When using Rust (WASM) and Flutter on the web platform, the web server needs to respond with the following headers to enable shared buffers:

  • Cross-Origin-Opener-Policy: same-origin
  • Cross-Origin-Embedder-Policy: credentialless OR require-corp (Safari seems to need require-corp)

Cross-origin isolated documents have less restrictions on advanced features, such as asynchronous WASM which utilize shared buffers. You can read more about crossOriginIsolation here.

When flutter run

Thanks to this pull request, we can:

flutter run --web-header=Cross-Origin-Opener-Policy=same-origin --web-header=Cross-Origin-Embedder-Policy=require-corp
When using Flutter < 3.17

If you are still using Flutter before 3.17, the Flutter source code installed on your computer needs to be hacked as follows.

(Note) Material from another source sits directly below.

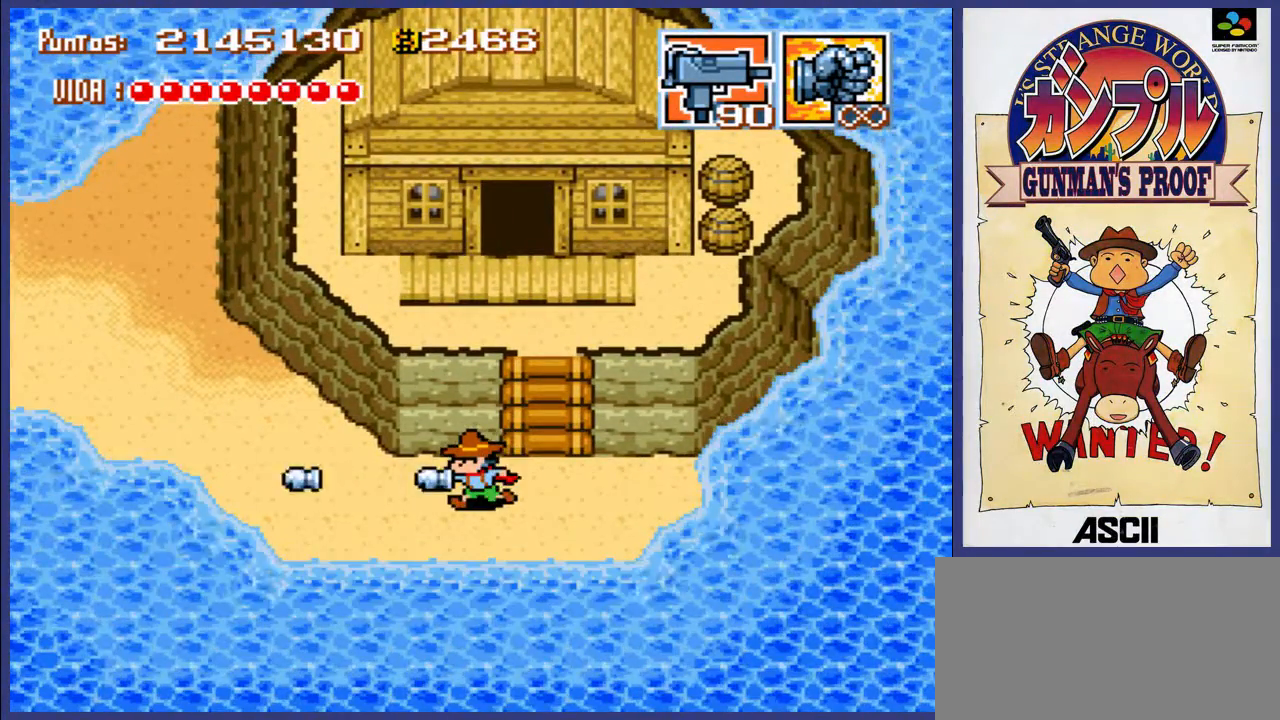
{"buttons": ["Y", "DPAD_LEFT"], "events": [[17, "Y", "down"], [117, "Y", "up"], [150, "DPAD_LEFT", "down"], [183, "Y", "down"], [250, "Y", "up"], [317, "Y", "down"], [417, "Y", "up"], [483, "Y", "down"]]}
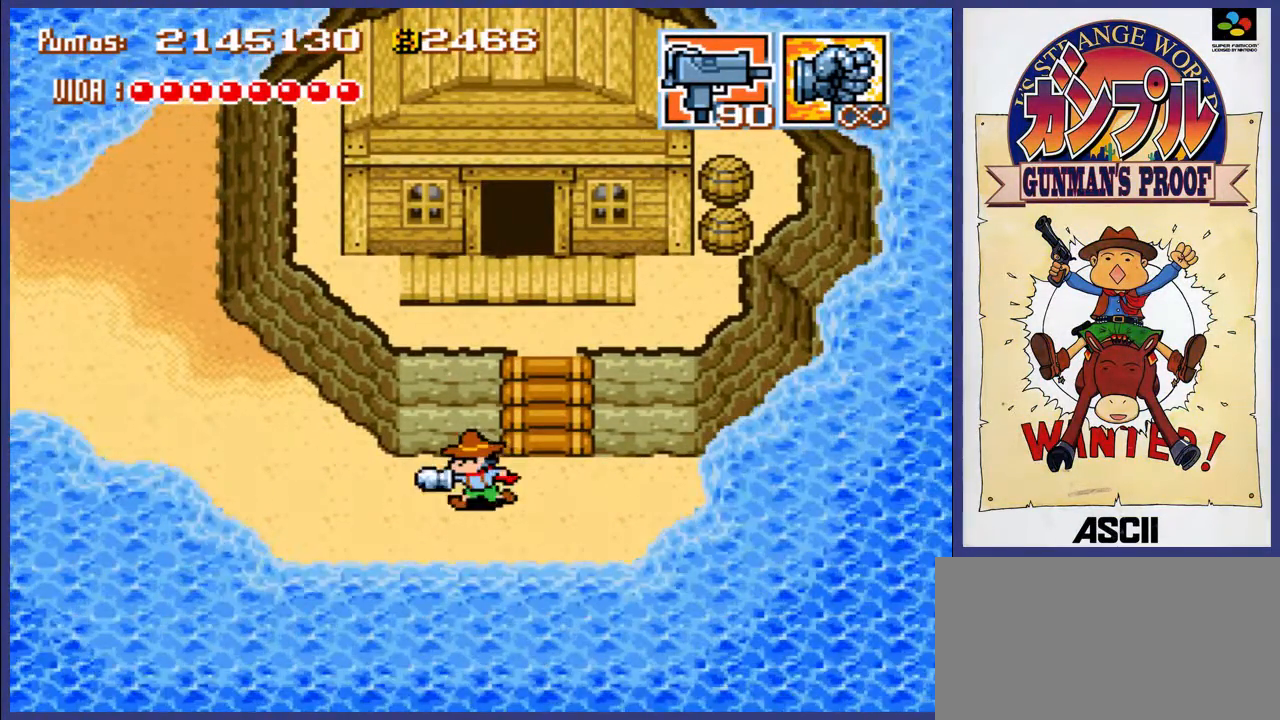
{"buttons": ["DPAD_UP", "DPAD_LEFT"], "events": [[50, "Y", "up"], [117, "Y", "down"], [183, "Y", "up"], [250, "DPAD_LEFT", "up"], [250, "Y", "down"], [283, "DPAD_UP", "down"], [317, "DPAD_LEFT", "down"], [317, "Y", "up"], [383, "DPAD_UP", "up"], [383, "Y", "down"], [417, "DPAD_UP", "down"], [467, "Y", "up"]]}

Suppose your flutter is installed at /whatever-path/bin/flutter (this can be found by e.g. which flutter). Firstly, modify the file at /whatever-path/packages/flutter_tools/lib/src/isolated/devfs_web.dart. Find out the line

httpServer!.defaultResponseHeaders.remove('x-frame-options', 'SAMEORIGIN');

And add a few lines about headers near it:

     httpServer!.defaultResponseHeaders.remove('x-frame-options', 'SAMEORIGIN');

+ print('Temporary hack Flutter framework to add headers');
+ httpServer!.defaultResponseHeaders.add('cross-origin-opener-policy', 'same-origin');
+ httpServer!.defaultResponseHeaders.add('cross-origin-embedder-policy', 'require-corp');
+
final PackageConfig packageConfig = buildInfo.packageConfig;

Secondly, you need to remove the following file to let Flutter understand the source has been changed.

rm /whatever-path/bin/cache/flutter_tools.stamp

When flutter drive

Thanks to this pull request, we can do something similar:

flutter drive --web-header=Cross-Origin-Opener-Policy=same-origin --web-header=Cross-Origin-Embedder-Policy=require-corp

Run without cross-origin headers

While not recommended, it is possible to use flutter_rust_bridge Web (WASM) without using cross-origin isolation by following the steps below.

When will this be needed: For example, when we are in rare cases where HTTPS hosting is not an option, most browsers will ignore cross-origin headers for security reasons.

The main idea is to restrict ourselves to only use the main thread and never use other threads, which will stop the need for shared buffers, thus removing the need of cross-origin headers.

To achieve this, simply configure default_dart_async: false (which makes every pub fn automatically #[frb(sync)] pub fn), and then use pub fn / pub async fn as usual.

Note that Rust's async system, such as pub async fn and async spawns, still works well here, because it runs on the main thread by default on the Web platform (though it is multi-threaded on native platforms).

When deploy

Please refer to the web server you are using to see how to add these HTTP headers.